**How to complete this task:**
Scan the entries below and state how many lines contain "magyar". No other output.

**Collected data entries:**

= = = =

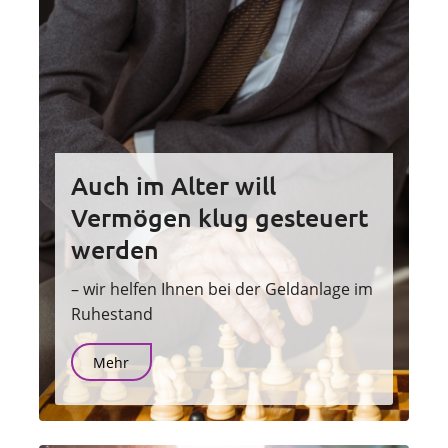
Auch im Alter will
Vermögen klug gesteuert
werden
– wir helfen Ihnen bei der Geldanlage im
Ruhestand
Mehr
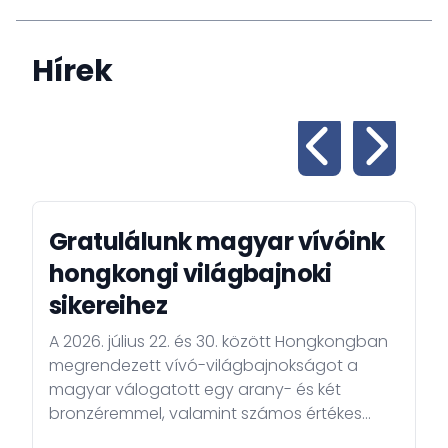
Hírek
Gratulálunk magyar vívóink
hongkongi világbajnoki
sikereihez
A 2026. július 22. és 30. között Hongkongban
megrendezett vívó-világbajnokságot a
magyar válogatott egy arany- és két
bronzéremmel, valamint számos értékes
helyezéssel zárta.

= = = =

**Task result:**
2